# PROMPT
Write out each line of the records that has "space" in it.

# INFORMATION GIVEN
::::

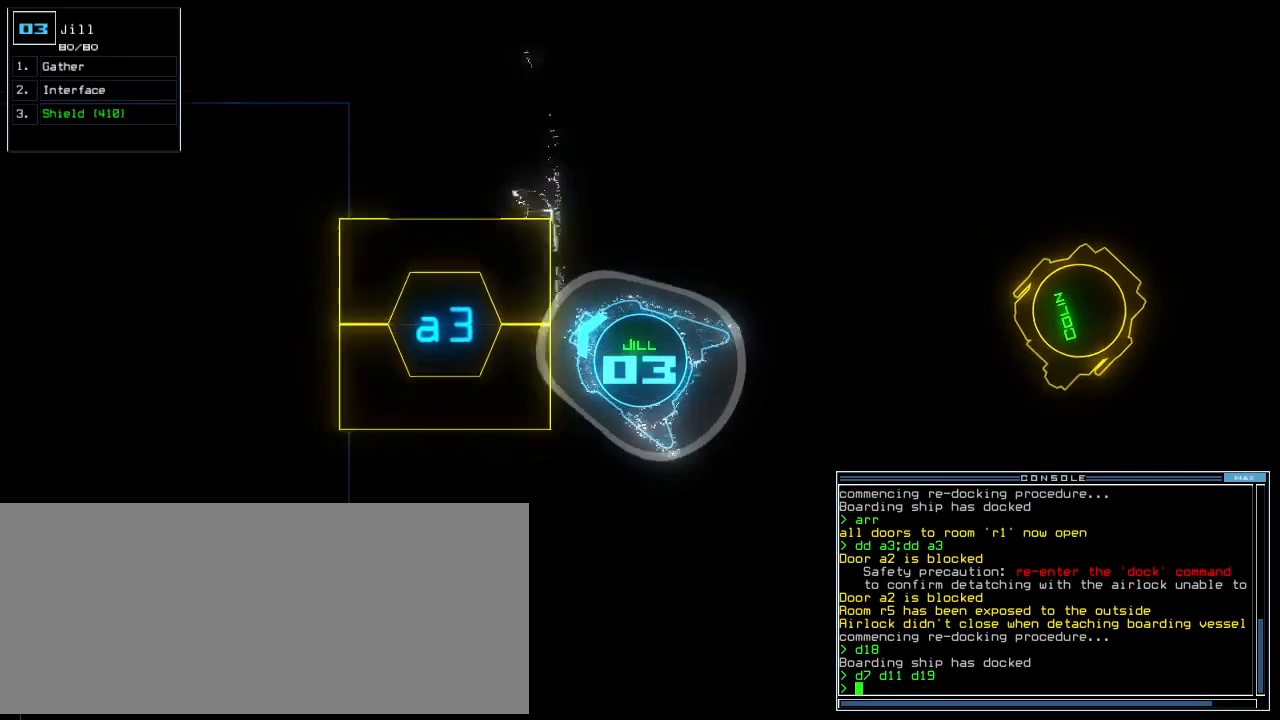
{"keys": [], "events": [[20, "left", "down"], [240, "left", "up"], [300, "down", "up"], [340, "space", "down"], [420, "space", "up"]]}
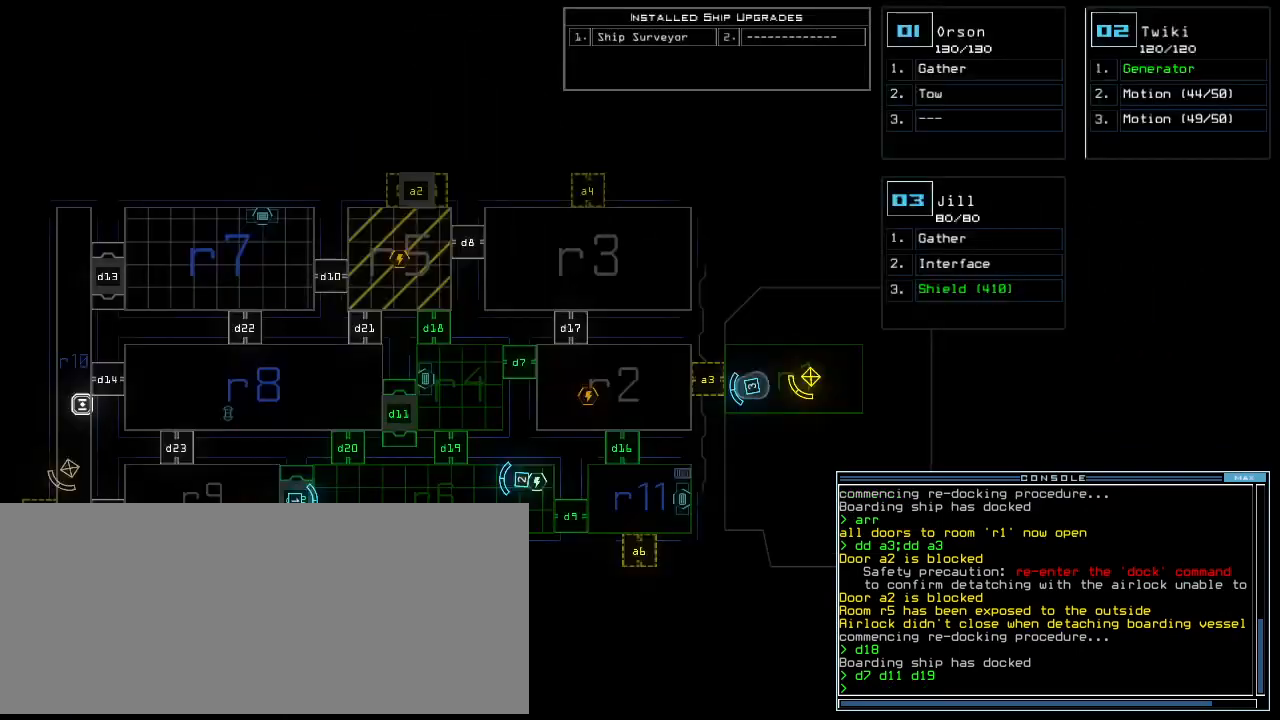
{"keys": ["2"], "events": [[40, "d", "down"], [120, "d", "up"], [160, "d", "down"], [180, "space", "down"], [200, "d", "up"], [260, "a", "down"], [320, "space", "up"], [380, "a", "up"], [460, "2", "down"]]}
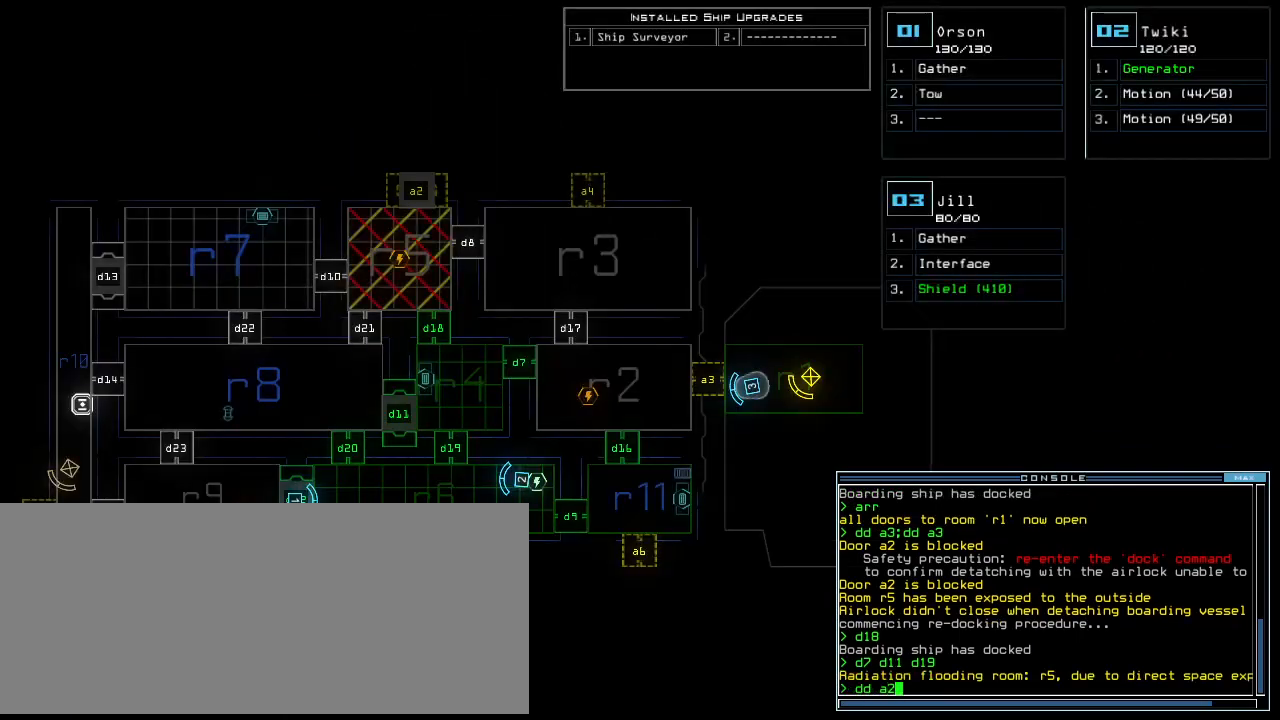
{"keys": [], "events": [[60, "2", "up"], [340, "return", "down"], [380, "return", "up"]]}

::::

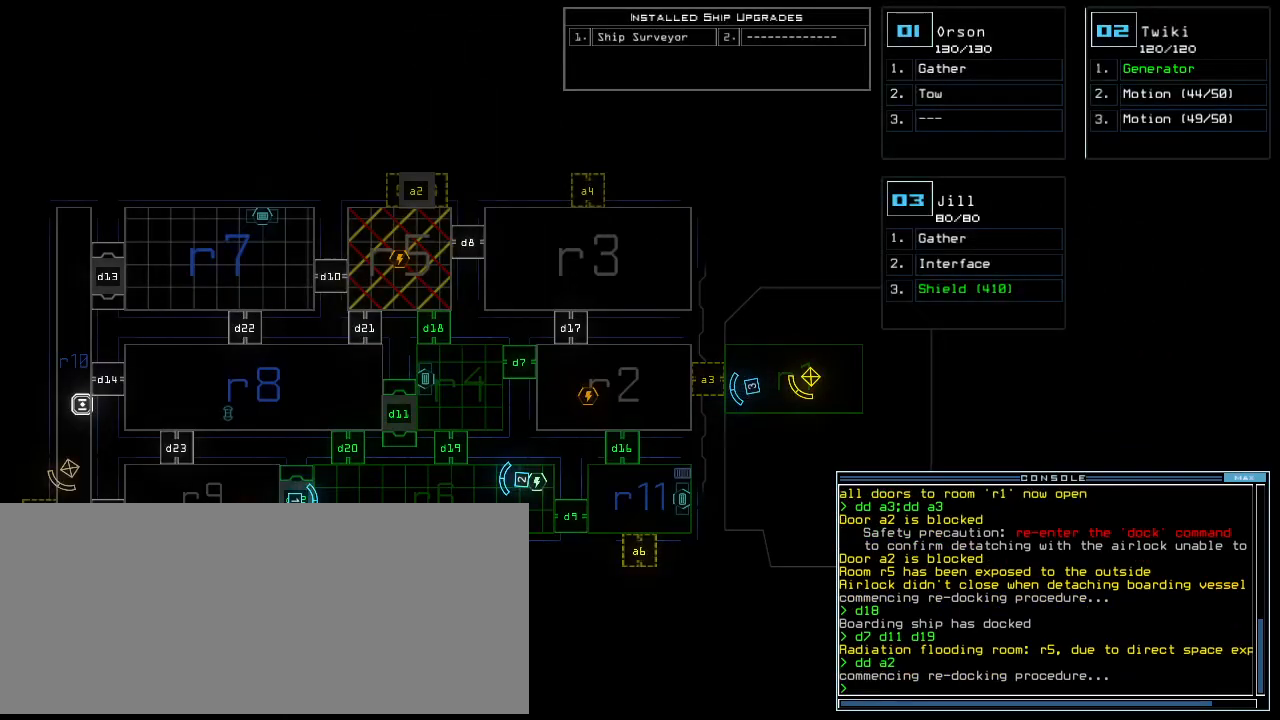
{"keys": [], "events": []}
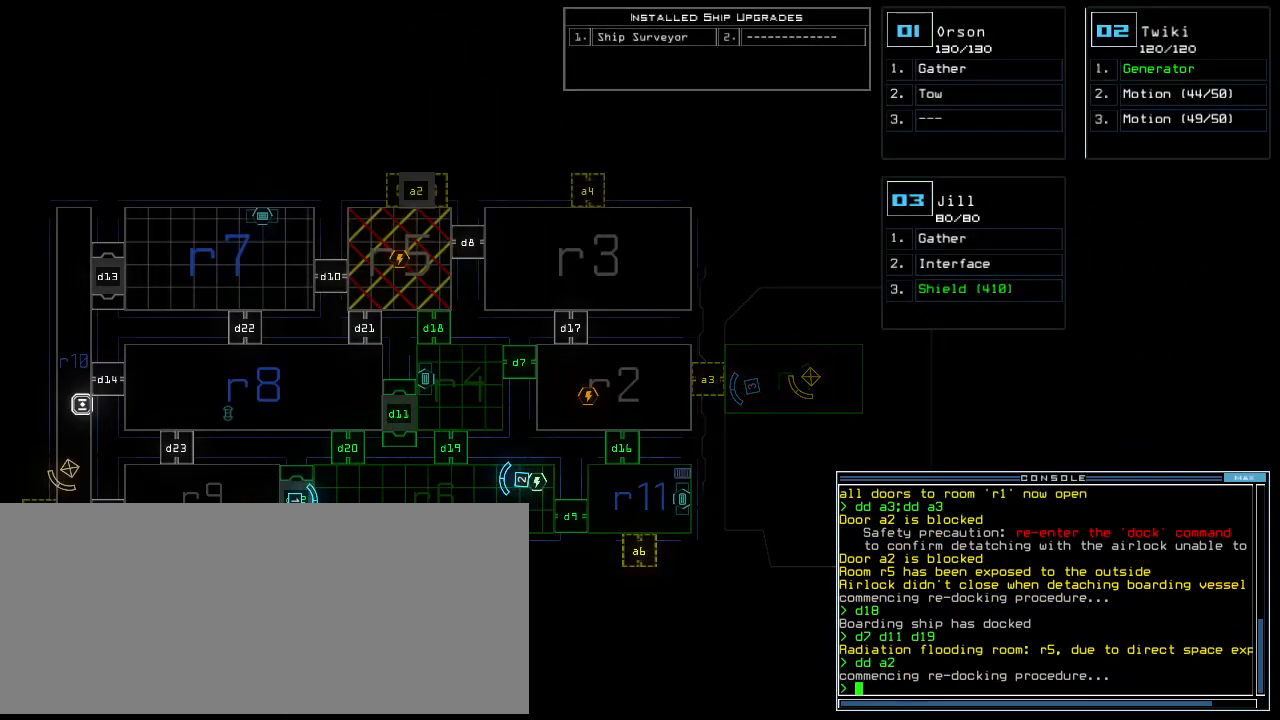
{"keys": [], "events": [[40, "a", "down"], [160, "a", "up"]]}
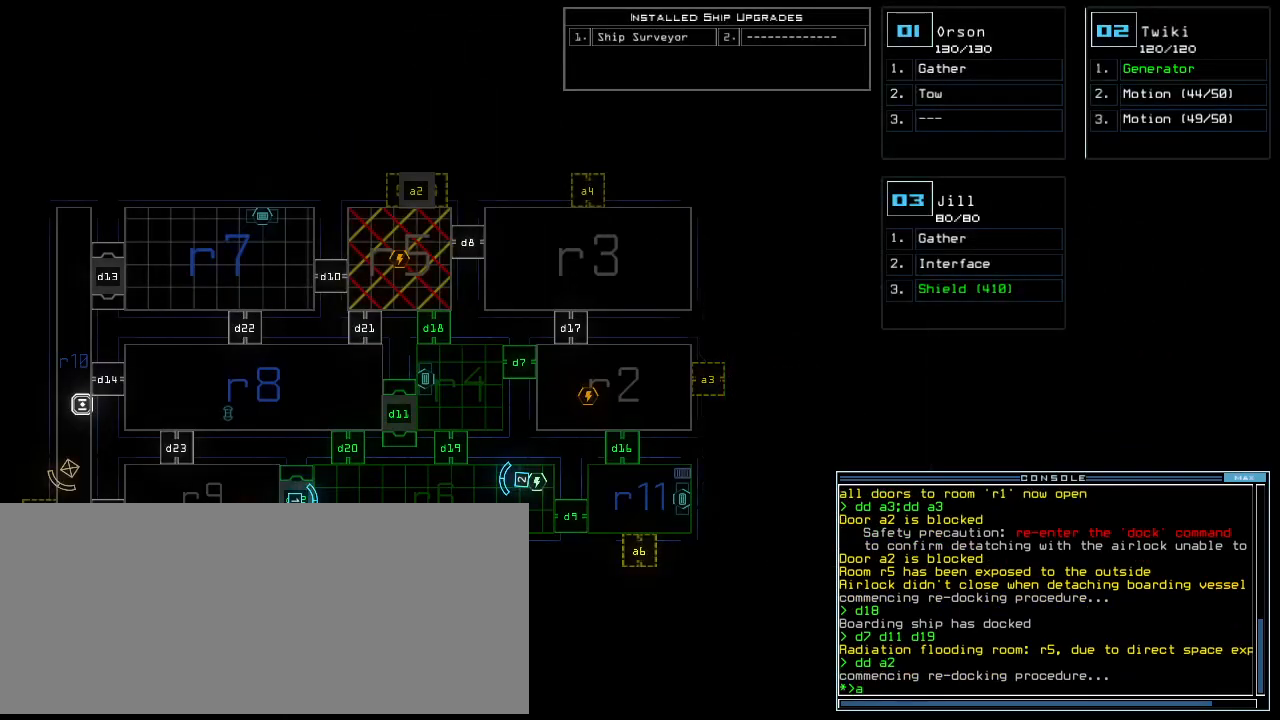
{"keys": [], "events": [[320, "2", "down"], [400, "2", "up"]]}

::::

# SOLUTION TO THIS TASK
{"keys": [], "events": [[20, "left", "down"], [240, "left", "up"], [300, "down", "up"], [340, "space", "down"], [420, "space", "up"]]}
{"keys": ["2"], "events": [[40, "d", "down"], [120, "d", "up"], [160, "d", "down"], [180, "space", "down"], [200, "d", "up"], [260, "a", "down"], [320, "space", "up"], [380, "a", "up"], [460, "2", "down"]]}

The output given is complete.